# TASK TO COMPLETE
Please restate exactly what appears in the records below from the first line to the line where "cytoplasmic/membranous positivity is" is, that line included.

--------------------------------

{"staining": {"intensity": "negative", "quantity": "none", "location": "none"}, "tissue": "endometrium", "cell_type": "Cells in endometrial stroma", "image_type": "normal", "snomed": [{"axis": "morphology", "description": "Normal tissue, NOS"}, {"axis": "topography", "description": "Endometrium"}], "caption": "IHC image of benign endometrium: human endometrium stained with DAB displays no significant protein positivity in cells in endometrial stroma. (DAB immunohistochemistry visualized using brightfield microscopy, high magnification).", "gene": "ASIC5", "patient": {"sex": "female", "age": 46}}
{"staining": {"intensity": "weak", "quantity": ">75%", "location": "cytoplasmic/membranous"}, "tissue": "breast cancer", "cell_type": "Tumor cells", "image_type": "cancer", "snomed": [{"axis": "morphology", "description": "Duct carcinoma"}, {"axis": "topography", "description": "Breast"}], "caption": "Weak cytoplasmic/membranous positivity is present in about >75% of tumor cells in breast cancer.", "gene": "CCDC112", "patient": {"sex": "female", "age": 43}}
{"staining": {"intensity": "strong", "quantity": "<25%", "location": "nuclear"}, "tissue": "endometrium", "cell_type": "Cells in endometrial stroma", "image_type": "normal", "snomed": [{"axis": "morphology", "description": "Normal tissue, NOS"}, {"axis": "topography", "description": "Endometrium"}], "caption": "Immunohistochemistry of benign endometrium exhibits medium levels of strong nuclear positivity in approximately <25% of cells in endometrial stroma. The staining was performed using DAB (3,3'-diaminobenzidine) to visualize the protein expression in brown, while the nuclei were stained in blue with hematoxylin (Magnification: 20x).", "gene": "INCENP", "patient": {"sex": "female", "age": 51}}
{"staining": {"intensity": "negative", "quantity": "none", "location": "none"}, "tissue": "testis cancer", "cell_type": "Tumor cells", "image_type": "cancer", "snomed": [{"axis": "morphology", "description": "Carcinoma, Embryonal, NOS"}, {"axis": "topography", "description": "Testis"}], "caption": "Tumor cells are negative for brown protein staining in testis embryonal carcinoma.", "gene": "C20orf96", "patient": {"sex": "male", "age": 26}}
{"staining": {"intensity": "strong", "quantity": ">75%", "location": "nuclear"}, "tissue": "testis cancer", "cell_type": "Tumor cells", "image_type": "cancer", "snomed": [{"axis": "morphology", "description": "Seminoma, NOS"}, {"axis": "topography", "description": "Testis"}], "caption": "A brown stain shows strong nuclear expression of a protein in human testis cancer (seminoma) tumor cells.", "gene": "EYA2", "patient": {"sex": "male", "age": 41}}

--------------------------------

# ANSWER SPACE
{"staining": {"intensity": "negative", "quantity": "none", "location": "none"}, "tissue": "endometrium", "cell_type": "Cells in endometrial stroma", "image_type": "normal", "snomed": [{"axis": "morphology", "description": "Normal tissue, NOS"}, {"axis": "topography", "description": "Endometrium"}], "caption": "IHC image of benign endometrium: human endometrium stained with DAB displays no significant protein positivity in cells in endometrial stroma. (DAB immunohistochemistry visualized using brightfield microscopy, high magnification).", "gene": "ASIC5", "patient": {"sex": "female", "age": 46}}
{"staining": {"intensity": "weak", "quantity": ">75%", "location": "cytoplasmic/membranous"}, "tissue": "breast cancer", "cell_type": "Tumor cells", "image_type": "cancer", "snomed": [{"axis": "morphology", "description": "Duct carcinoma"}, {"axis": "topography", "description": "Breast"}], "caption": "Weak cytoplasmic/membranous positivity is present in about >75% of tumor cells in breast cancer.", "gene": "CCDC112", "patient": {"sex": "female", "age": 43}}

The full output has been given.